◆ YOUR INSTRUCTIONS ◆
Set the records down again, exactly, without their images.

:::::

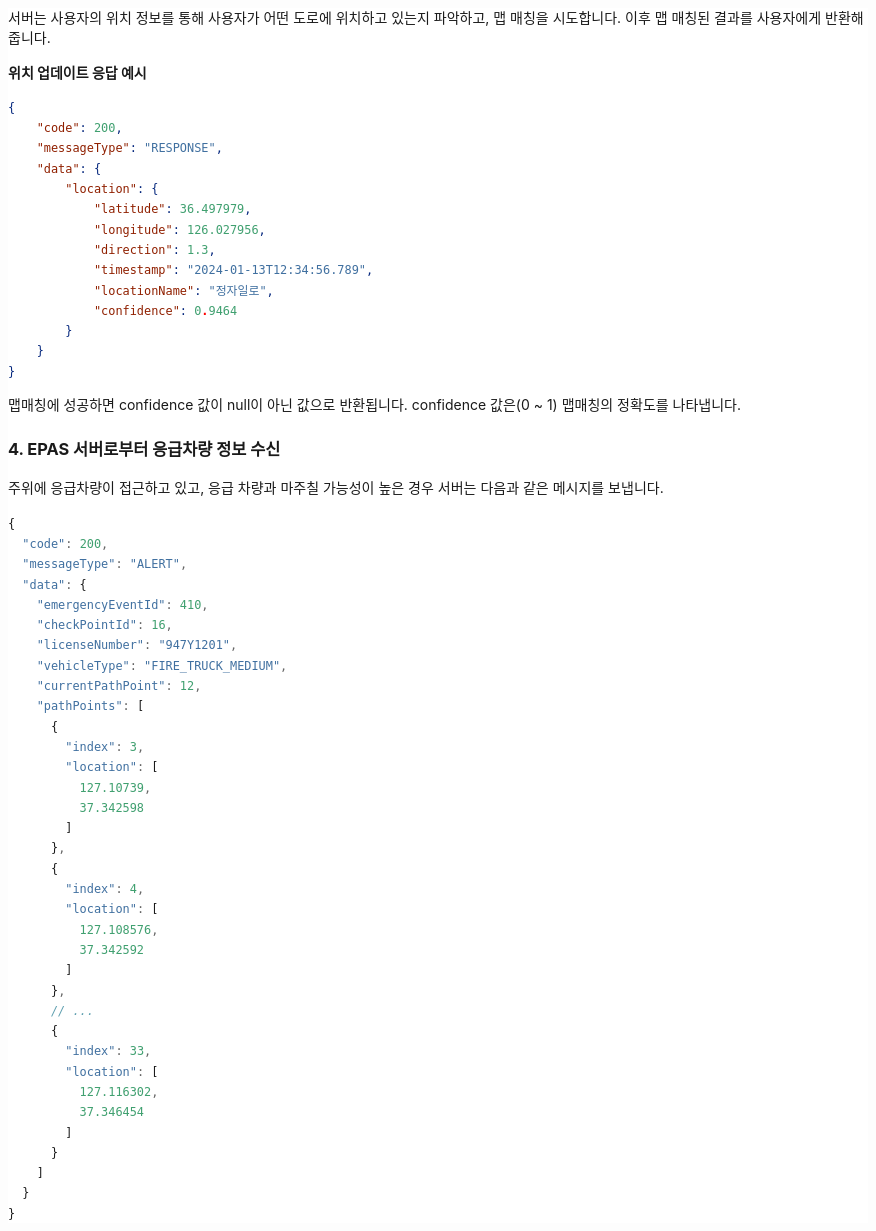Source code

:서버는 사용자의 위치 정보를 통해 사용자가 어떤 도로에 위치하고 있는지 파악하고, 맵 매칭을 시도합니다. 이후 맵 매칭된 결과를 사용자에게 반환해줍니다.

**위치 업데이트 응답 예시**

```json
{
    "code": 200,
    "messageType": "RESPONSE",
    "data": {
        "location": {
            "latitude": 36.497979,
            "longitude": 126.027956,
            "direction": 1.3,
            "timestamp": "2024-01-13T12:34:56.789",
            "locationName": "정자일로",
            "confidence": 0.9464
        }
    }
}
```

맵매칭에 성공하면 confidence 값이 null이 아닌 값으로 반환됩니다. confidence 값은(0 ~ 1) 맵매칭의 정확도를 나타냅니다.

### 4. EPAS 서버로부터 응급차량 정보 수신

주위에 응급차량이 접근하고 있고, 응급 차량과 마주칠 가능성이 높은 경우 서버는 다음과 같은 메시지를 보냅니다.

```javascript
{
  "code": 200,
  "messageType": "ALERT",
  "data": {
    "emergencyEventId": 410,
    "checkPointId": 16,
    "licenseNumber": "947Y1201",
    "vehicleType": "FIRE_TRUCK_MEDIUM",
    "currentPathPoint": 12,
    "pathPoints": [
      {
        "index": 3,
        "location": [
          127.10739,
          37.342598
        ]
      },
      {
        "index": 4,
        "location": [
          127.108576,
          37.342592
        ]
      },
      // ...
      {
        "index": 33,
        "location": [
          127.116302,
          37.346454
        ]
      }
    ]
  }
}
```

:::::

◆ ANSWER SECTION ◆
Source code

:서버는 사용자의 위치 정보를 통해 사용자가 어떤 도로에 위치하고 있는지 파악하고, 맵 매칭을 시도합니다. 이후 맵 매칭된 결과를 사용자에게 반환해줍니다.

**위치 업데이트 응답 예시**

```json
{
    "code": 200,
    "messageType": "RESPONSE",
    "data": {
        "location": {
            "latitude": 36.497979,
            "longitude": 126.027956,
            "direction": 1.3,
            "timestamp": "2024-01-13T12:34:56.789",
            "locationName": "정자일로",
            "confidence": 0.9464
        }
    }
}
```

맵매칭에 성공하면 confidence 값이 null이 아닌 값으로 반환됩니다. confidence 값은(0 ~ 1) 맵매칭의 정확도를 나타냅니다.

### 4. EPAS 서버로부터 응급차량 정보 수신

주위에 응급차량이 접근하고 있고, 응급 차량과 마주칠 가능성이 높은 경우 서버는 다음과 같은 메시지를 보냅니다.

```javascript
{
  "code": 200,
  "messageType": "ALERT",
  "data": {
    "emergencyEventId": 410,
    "checkPointId": 16,
    "licenseNumber": "947Y1201",
    "vehicleType": "FIRE_TRUCK_MEDIUM",
    "currentPathPoint": 12,
    "pathPoints": [
      {
        "index": 3,
        "location": [
          127.10739,
          37.342598
        ]
      },
      {
        "index": 4,
        "location": [
          127.108576,
          37.342592
        ]
      },
      // ...
      {
        "index": 33,
        "location": [
          127.116302,
          37.346454
        ]
      }
    ]
  }
}
```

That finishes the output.